Captain Richard O’Brien asked that anyone who may remember seeing the girls anytime on August 22 to please call the police with the information.
In December 1992 at least five concerned citizens called the police department and reported that they had seen, or were still in the possession of, a $1 bill with a message written on it: “Vance Brown* killed the two girls.” Several of them turned the currency over to the authorities.
Brown was located and interviewed by Sergeant Moody and Detective Eggers. The middle-aged family man who had held the same job for twenty-seven years had obviously been the victim of a cruel hoax.
Six months after the brutal murders of Phree Morrow and Martha Leach, police revealed that they had two witnesses who had heard a child scream the night the girls disappeared. Sergeant Moody, along with Captain Walters and Lieutenant Schrader, was interviewed on a local radio station, WBLY, by talk show host Darryl Bauer.
Sergeant Moody explained that sometime within the previous month two men had come forward and reported that at about 11:00 on the night of August 22, 1992, they had heard a “bloodcurdling” scream coming from the area where Phree and Martha’s bodies were later found.
Shortly after that, the same two men saw a burgundy Grand Prix with a white top leaving the same area.
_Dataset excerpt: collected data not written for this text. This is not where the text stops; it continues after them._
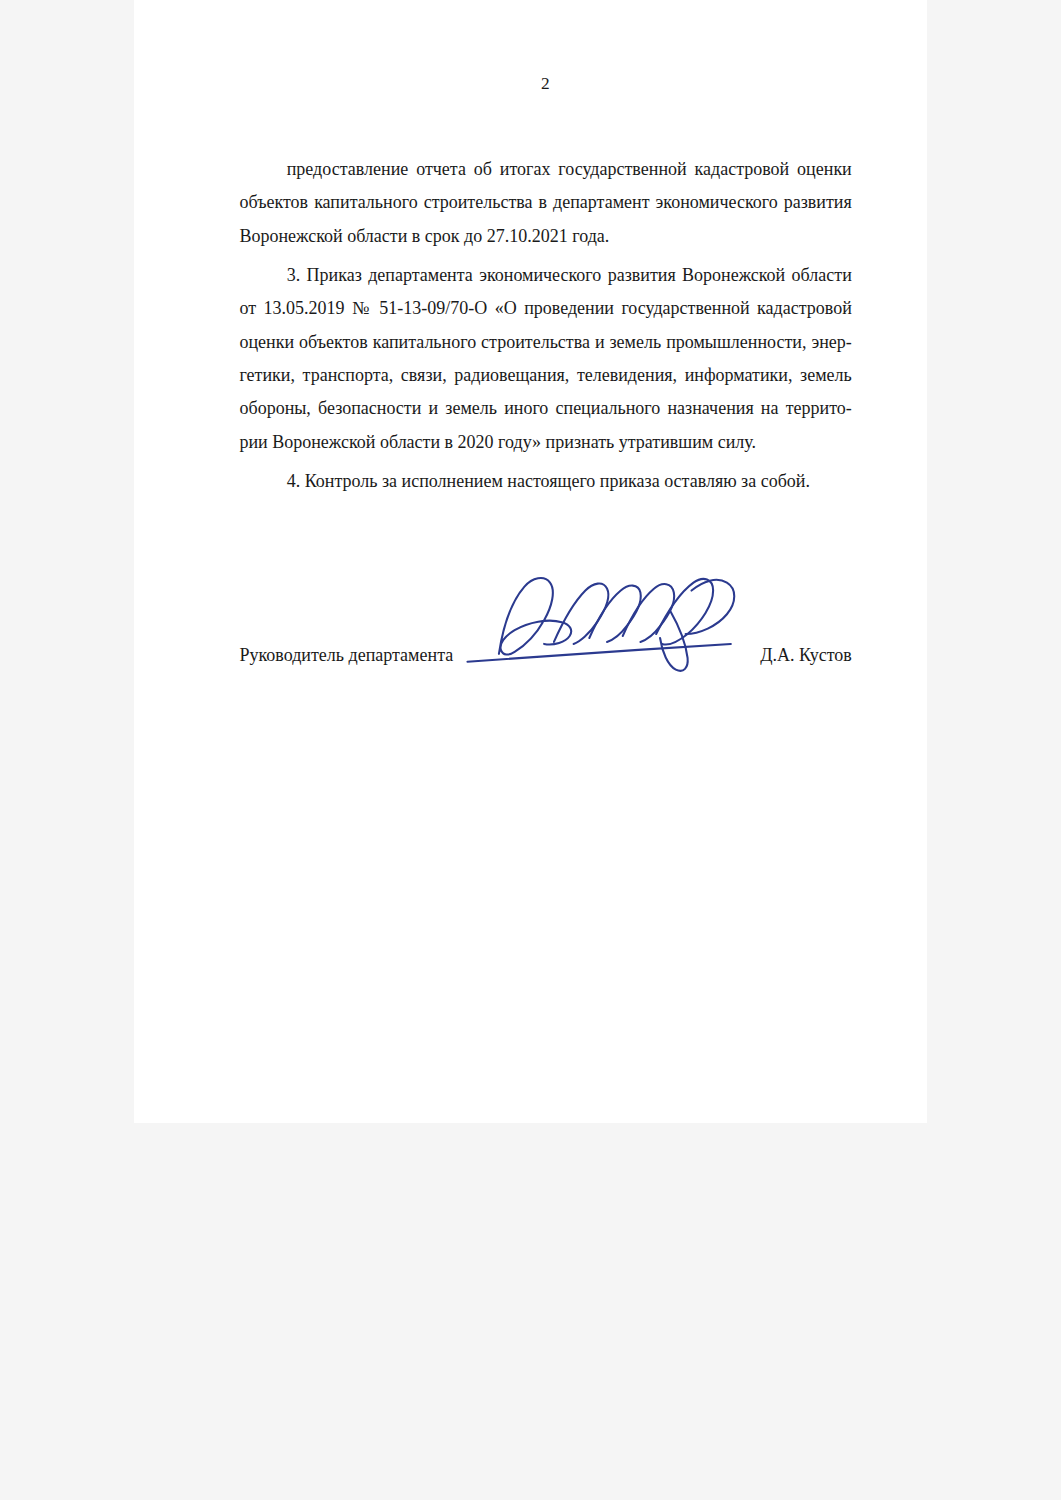2
предоставление отчета об итогах государственной кадастровой оценки объектов капитального строительства в департамент экономического развития Воронежской области в срок до 27.10.2021 года.
3. Приказ департамента экономического развития Воронежской области от 13.05.2019 № 51-13-09/70-О «О проведении государственной кадастровой оценки объектов капитального строительства и земель промышленности, энергетики, транспорта, связи, радиовещания, телевидения, информатики, земель обороны, безопасности и земель иного специального назначения на территории Воронежской области в 2020 году» признать утратившим силу.
4. Контроль за исполнением настоящего приказа оставляю за собой.
Руководитель департамента
Д.А. Кустов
There were two men and a woman in the car. They said the car went west on Section Street, ran a stop sign, and sped away.
The two men knew the information was important, but they did not come forward sooner because they had been involved in illegal activity at the time and were afraid they would be blamed for the killings.
This new information was released to the public in the hope that even more people would come forward with important information.
By this time more than ten people had had their blood drawn for DNA testing.